NEW YORK — A private research group’s gauge of future economic activity edged up only slightly in July, suggesting growth will be sluggish for the rest of the year. The Conference Board said its index of leading economic indicators rose 0.1 percent, after dropping 0.3 percent in June. Economists polled by Thomson Reuters had expected a gain of 0.2 percent.
The gauge had risen sharply from spring 2009 through March of this year. It has flattened out since then. Businesses aren’t building up stocks as quickly as they did after the recession ended. Consumers are saving more and spending less. The Conference Board’s economist, Ken Goldstein, said this resulted in “a weak economy with little forward momentum.
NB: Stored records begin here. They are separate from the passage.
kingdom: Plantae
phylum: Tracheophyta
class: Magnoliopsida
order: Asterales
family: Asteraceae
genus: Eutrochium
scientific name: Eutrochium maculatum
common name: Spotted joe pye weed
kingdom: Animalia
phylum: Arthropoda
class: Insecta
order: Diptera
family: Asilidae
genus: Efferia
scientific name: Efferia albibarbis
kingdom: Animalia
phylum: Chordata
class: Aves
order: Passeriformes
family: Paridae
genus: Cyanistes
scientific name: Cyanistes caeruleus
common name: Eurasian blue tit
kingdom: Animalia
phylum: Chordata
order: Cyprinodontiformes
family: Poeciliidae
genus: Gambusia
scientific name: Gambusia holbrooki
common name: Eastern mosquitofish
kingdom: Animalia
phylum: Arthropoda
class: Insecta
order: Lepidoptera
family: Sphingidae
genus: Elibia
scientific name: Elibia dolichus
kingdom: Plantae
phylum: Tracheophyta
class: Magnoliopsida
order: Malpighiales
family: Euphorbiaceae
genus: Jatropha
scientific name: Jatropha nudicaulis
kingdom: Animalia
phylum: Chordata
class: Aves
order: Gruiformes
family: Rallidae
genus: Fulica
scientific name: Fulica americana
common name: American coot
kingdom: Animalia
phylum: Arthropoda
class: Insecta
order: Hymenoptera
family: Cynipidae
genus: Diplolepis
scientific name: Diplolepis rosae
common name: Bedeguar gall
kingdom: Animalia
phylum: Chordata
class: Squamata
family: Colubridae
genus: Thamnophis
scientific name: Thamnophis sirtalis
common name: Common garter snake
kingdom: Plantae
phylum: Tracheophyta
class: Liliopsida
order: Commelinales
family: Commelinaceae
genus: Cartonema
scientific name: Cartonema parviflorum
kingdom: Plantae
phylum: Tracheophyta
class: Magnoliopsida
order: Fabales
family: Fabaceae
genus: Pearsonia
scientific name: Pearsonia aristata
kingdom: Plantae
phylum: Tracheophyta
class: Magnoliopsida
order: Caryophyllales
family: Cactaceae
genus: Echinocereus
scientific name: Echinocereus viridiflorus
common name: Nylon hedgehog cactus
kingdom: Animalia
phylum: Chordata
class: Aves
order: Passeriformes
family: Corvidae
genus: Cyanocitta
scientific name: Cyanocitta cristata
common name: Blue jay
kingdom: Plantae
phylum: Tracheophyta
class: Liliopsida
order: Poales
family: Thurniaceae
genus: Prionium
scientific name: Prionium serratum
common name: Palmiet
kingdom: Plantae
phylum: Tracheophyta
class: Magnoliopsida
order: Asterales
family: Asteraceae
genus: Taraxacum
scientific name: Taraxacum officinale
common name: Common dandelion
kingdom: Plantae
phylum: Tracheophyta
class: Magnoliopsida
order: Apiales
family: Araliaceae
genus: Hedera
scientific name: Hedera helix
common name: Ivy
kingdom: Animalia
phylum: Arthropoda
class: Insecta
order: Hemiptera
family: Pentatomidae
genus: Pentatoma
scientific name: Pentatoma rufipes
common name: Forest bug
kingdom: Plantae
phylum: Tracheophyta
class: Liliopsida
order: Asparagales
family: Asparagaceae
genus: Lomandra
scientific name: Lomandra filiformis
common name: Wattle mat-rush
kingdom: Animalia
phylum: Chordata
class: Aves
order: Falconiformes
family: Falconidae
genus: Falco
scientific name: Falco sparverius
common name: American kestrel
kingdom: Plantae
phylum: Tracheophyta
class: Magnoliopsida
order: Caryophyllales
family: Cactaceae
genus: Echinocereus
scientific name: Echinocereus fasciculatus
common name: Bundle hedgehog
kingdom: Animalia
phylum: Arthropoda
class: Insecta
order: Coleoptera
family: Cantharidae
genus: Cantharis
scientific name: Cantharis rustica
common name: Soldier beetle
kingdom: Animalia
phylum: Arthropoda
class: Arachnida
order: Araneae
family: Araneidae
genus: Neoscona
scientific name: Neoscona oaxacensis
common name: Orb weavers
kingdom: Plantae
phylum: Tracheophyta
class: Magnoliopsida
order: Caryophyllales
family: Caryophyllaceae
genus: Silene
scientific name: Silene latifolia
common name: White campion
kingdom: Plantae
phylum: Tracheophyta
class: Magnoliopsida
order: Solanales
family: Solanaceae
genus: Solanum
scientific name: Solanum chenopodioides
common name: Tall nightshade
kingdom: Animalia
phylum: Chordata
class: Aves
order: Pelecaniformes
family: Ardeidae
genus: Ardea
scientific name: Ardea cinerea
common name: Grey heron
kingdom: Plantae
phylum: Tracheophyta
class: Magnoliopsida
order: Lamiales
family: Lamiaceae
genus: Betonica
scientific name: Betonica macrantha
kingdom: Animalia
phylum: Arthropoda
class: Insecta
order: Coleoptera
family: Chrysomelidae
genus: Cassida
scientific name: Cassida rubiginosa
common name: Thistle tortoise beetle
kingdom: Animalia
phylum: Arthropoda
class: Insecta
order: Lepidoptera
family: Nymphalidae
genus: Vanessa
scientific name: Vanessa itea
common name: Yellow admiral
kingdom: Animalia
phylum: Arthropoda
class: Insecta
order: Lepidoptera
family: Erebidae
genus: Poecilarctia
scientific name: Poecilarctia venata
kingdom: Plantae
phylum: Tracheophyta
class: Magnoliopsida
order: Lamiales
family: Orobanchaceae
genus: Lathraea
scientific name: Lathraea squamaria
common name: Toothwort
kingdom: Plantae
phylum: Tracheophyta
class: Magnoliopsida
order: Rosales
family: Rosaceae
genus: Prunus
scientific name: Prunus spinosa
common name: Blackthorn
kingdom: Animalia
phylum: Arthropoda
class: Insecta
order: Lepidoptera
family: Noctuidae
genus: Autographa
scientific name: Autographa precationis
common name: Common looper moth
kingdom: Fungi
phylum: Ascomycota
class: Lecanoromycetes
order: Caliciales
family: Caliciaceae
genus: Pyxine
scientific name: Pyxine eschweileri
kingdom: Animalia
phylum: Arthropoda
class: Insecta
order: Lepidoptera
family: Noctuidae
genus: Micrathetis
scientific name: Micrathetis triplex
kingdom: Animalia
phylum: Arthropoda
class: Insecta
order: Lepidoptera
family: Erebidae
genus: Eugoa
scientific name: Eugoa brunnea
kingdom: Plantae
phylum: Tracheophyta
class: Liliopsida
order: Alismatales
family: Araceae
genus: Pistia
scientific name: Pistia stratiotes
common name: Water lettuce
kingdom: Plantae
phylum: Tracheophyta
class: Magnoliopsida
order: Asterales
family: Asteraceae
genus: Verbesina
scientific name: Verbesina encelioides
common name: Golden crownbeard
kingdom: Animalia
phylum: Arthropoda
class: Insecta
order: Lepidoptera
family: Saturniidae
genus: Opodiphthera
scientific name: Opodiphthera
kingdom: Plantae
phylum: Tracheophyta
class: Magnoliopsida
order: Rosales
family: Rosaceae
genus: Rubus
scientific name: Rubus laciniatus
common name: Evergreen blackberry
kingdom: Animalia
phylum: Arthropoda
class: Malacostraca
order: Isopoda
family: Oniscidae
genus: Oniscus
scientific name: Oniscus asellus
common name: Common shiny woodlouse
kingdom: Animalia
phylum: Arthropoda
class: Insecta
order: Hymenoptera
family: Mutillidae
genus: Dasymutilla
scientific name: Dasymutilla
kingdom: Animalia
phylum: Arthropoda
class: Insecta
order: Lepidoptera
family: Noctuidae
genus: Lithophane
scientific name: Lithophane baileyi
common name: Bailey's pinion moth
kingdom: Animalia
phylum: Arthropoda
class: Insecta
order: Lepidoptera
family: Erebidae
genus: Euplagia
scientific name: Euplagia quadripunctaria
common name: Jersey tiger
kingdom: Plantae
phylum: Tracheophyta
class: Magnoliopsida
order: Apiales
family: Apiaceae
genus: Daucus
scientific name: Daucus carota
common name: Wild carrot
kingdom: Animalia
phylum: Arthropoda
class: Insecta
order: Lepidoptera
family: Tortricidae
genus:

However, the good news is that the data do not point to a recession.’’
Wells Fargo Securities estimates the economy will grow 2 percent or less for the rest of the year. The government had estimated the economy grew 2.4 percent in the April-to-June quarter, but that is expected to be revised lower next week.
One boost to the leading indicators index was the difference between 10-year interest rates and the overnight interest rate, which the Federal Reserve has kept at a record low near zero. A wide gap between the two can mean investors expect economic activity to pick up.
While still historically high, that gap has shrunk this summer. Investors sought the safety of 10-year Treasury notes, driving down the yield. Low consumer confidence and a drop in building permits were the biggest drags on the index.